Pages 413-415, transcribed by Carolyn Ward from History of Allen and Woodson Counties, Kansas: embellished with portraits of well known people of these counties, with biographies of our representative citizens, cuts of public buildings and a map of each county / Edited and Compiled by L. Wallace Duncan and Chas. F. Scott. Iola Registers, Printers and Binders, Iola, Kan.: 1901; 894 p., [36] leaves of plates: ill., ports.; includes index.



 

  WOODSON COUNTIES, KANSAS. 413 cont'd

THE RITTER BROTHERS.

THE RITTER BROTHERS.—In September 1882 two boys, Chris Ritter and John Ritter, came to Kansas from their home in Clark county, Illinois.

The town of Bronson had only been founded a short time and it was here these pioneer representatives of the Ritter family in Kansas, first located. They came from a family of farmers both having been born and raised on a farm in Illinois. Having no relatives in the West they located in Marmaton and Elsmore townships where for some years they made their home with the Welkers and Fords and other Clark county, Illinois, people who had located in Kansas. At that time the Rocklow school was without a teacher. A few days after his arrival in the State, Chris was employed as teacher for the winter term of school. Rocklow was then famous for one thing, that was its big bad boys.

John Ritter secured a position with William Davis and Sam Stout to help them run their threshing machine. At that time the millet was not threshed until during the winter for granaries and barns were unknown. Grain was kept stored in the stack until a market was found for it. In the following January while threshing millet on the farm of D. W. Voungs, in Spring Valley, John Ritter accidentally had his right hand torn off by

414 HISTORY OF ALLEN AND  

getting it caught in the side gear of an old horse power machine. He was then but a boy, six hundred miles from home and among strangers. Boys with less pluck and determination would have given up the battle in the West and returned to the parental roof, but not so with John Ritter.

During the next summer and even before his wounded arm had entirely healed he secured work on the farm and continued in that capacity for several years. In about 1890 he together with his brother Chris bought a livery stable in Bronson and he entered into that business which he followed very successfully for several years, afterwards buying a livery stable in Iola. He moved to that city and has been in the livery business ever since. In 1891 he married Delana Evans, a daughter of Jesse Evans, for years one of the leading men of Bronson.

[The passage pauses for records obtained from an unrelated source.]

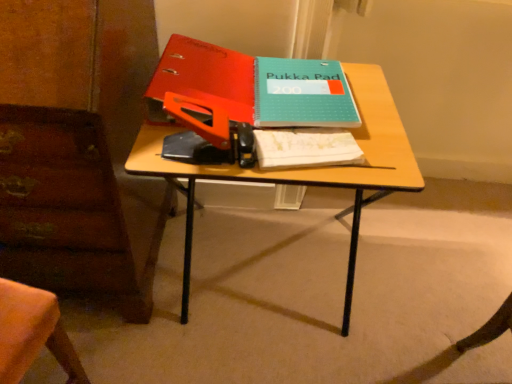
In order to click on vacant area that is in front of teal matte notebook at center, which ranks as the 1th paperback book in right-to-left order in this screenshot , I will do `click(323, 156)`.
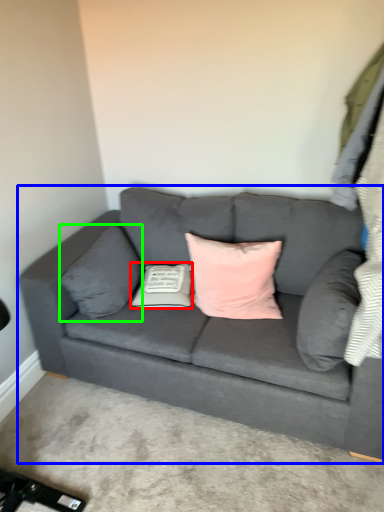
Question: Estimate the real-world distances between objects in this image. Which object is farther from pillow (highlighted by a red box), studio couch (highlighted by a blue box) or pillow (highlighted by a green box)?

Choices:
 (A) studio couch
 (B) pillow

Answer: (A)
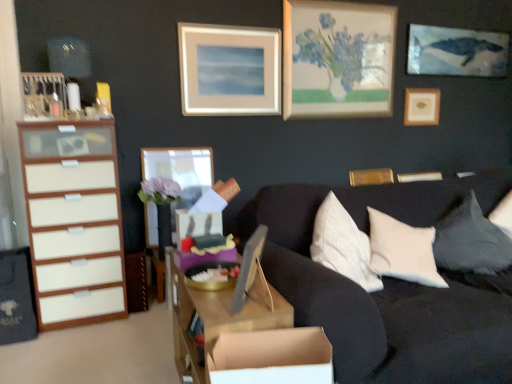
Locate an element on the screen. The height and width of the screenshot is (384, 512). vacant space situated on the left part of wooden picture frame at center, the 1th picture frame from the front is located at coordinates (214, 307).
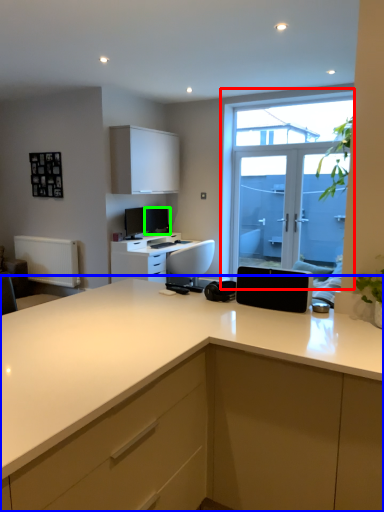
Question: Considering the real-world distances, which object is closest to window (highlighted by a red box)? countertop (highlighted by a blue box) or computer monitor (highlighted by a green box).

Choices:
 (A) countertop
 (B) computer monitor

Answer: (B)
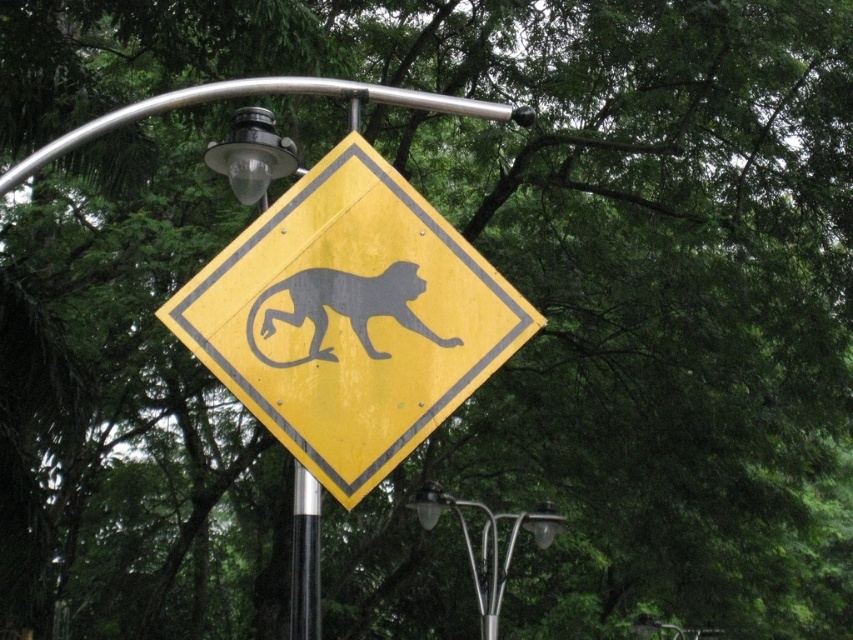
You are a hiker in a forest area and see a yellow diamond road sign with a panther silhouette. There is a point at coordinates [350,317]. Where is the yellow reflective diamond located relative to this point?

The yellow reflective diamond is located exactly at the point [350,317], as stated in the description.

From the picture: You are a hiker who wants to take a photo of the yellow reflective diamond at center and the metallic silver streetlight at lower center. To ensure both are visible in the frame, which object should you focus on first?

The yellow reflective diamond at center is much taller than the metallic silver streetlight at lower center, so you should focus on the yellow reflective diamond at center first to ensure it fits in the frame.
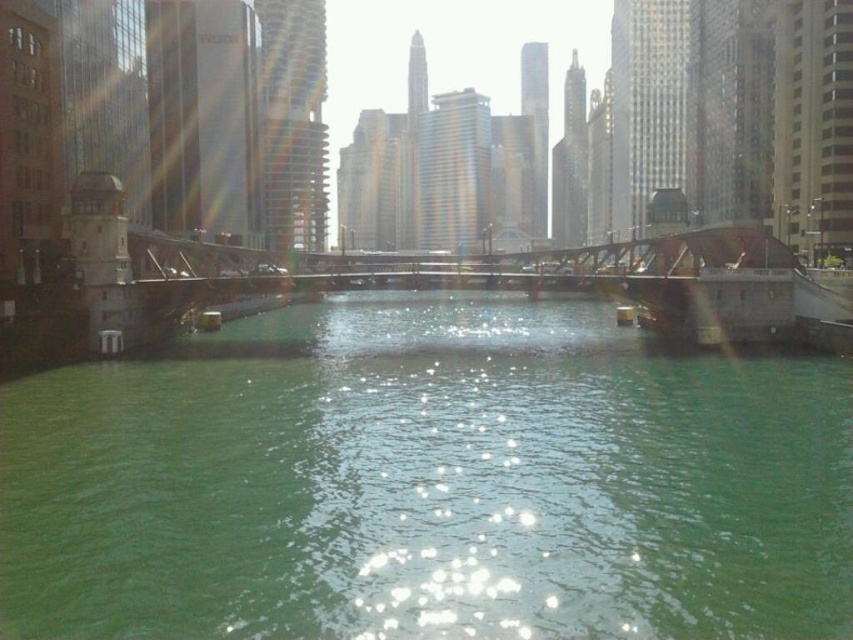
You are a city planner analyzing the river area. You need to determine which of the two objects, the green water at center or the metallic bridge at center, occupies a larger area in the scene. Based on the provided information, which one is bigger?

The metallic bridge at center is larger than the green water at center.

You are a city planner analyzing the layout of this urban area. The bridge with a distinctive reddishbrown arch is positioned at the lower right of the image. Can you determine if the green water at center is situated to the left or right of the bridge?

The green water at center is located at point [428,483], which places it to the right of the bridge positioned at the lower right of the image.

You are a tourist standing on the left bank of the river and want to cross to the right bank using the bridge. Which direction should you walk towards to reach the metallic brown bridge at right from the green water at center?

You should walk towards the right from the green water at center to reach the metallic brown bridge at right since the green water at center is to the left of metallic brown bridge at right.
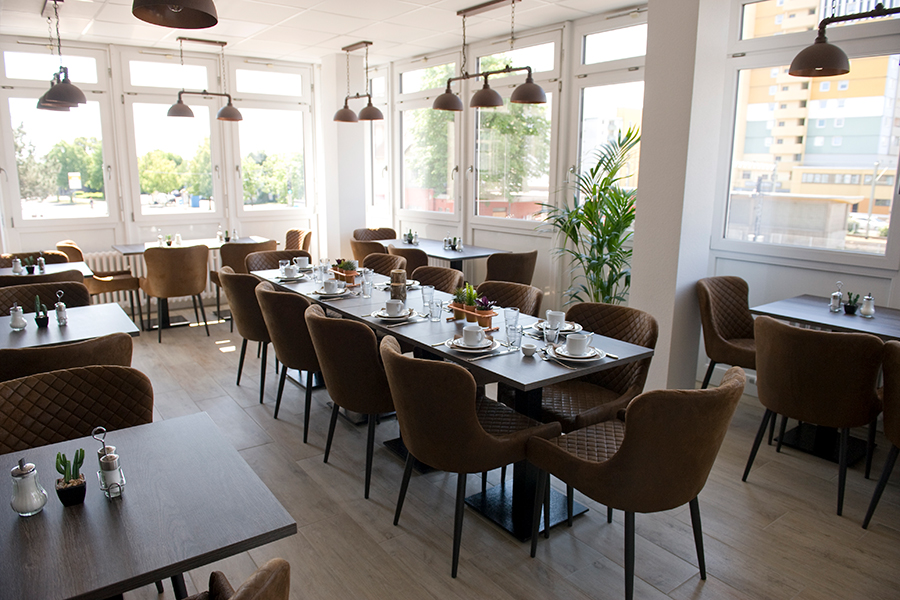
At what (x,y) coordinates should I click in order to perform the action: click on white plates. Please return your answer as a coordinate pair (x, y). This screenshot has height=600, width=900. Looking at the image, I should click on point(478,350), point(579,361), point(580,327), point(398,317), point(334,293), point(300,277), point(306,269), point(415,283), point(372,271).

Chris Ritter taught school in Rocklow and Stony Point, the adjoining district, for four years. He farmed during the summer season and in 1888 quit teaching and devoted himself entirely to farming and stock raising.

When the Alliance and kindred Farmer's organizations were organized in 1889 and 1890 he took an active part and was President of the first County Alliance of Allen county. During the summer of 1890 when the Farmer's Alliance movement began to take shape as a political organization, he together with "Doc" Aitken issued a call for a mass convention in Iola to organize the Peoples Party in this county. When the party was organized in the Second Congressional District he was the only delegate from Allen county to that convention which was held in Fort Scott. In September, 1890, Chris Ritter sold his farming outfit and stock and moved to Bronson to take up the study of law. He was elected Justice of the Peace in the election that fall and when the town of Bronson was incorporated as a city of the third class the following spring he was elected Police Judge. In September, 1891, he was admitted to the bar in the District Court of Bourbon county of which Hon. S. H. Allen, afterwards Justice of the Supreme Court, was then Judge. During the winter of 1891 he made a trip to Oklahoma to look up a better country to settle in but came back satisfied that Iola and Allen county were good enough. In April, 1892, he moved to Iola and opened up a law office. At that time the Farmer's Friend, the Populist newspaper, was in hard lines and the publishers, Wixon Brothers, had announced their intention to discontinue the paper. Mr. Ritter at once realized that the Peoples Party in Allen county needed the Farmer's Friend. He had some newspaper experience, having done considerable work on the local paper at Bronson while he lived there. Largely through his efforts others were interested in the Farmer's Friend and its publication continued with S. D. Bartlett as editor and himself associate editor.

Mr. Bartlett severed his connection with the paper later on and Mr. Ritter assumed charge of it. The Allen County Herald, a Democratic paper published in Iola at that time, was absorbed by him and consolidated with the Farmer's Friend. The business of a Populist lawyer and weekly newspaper of the same political faith seem to go well together and Mr. Ritter continued them for many years. In 1896 he was nominated by his party for

  WOODSON COUNTIES, KANSAS. 415

County Attorney and endorsed by the Democrats and elected. After his term expired he again took up his private practice and newspaper work and is still at it.

Among the young ladies who attended the Rocklow school during the time Mr. Ritter taught it was Miss Hattie Welker. In 1893 Mr. Ritter made a trip to Minnesota where Miss Welker was visiting relatives and they returned married, very much to the surprise of their friends and relatives here. They have two girls, Neva and Casandra. They live in a pleasant home at the corner of Broadway and South Elm, in Iola.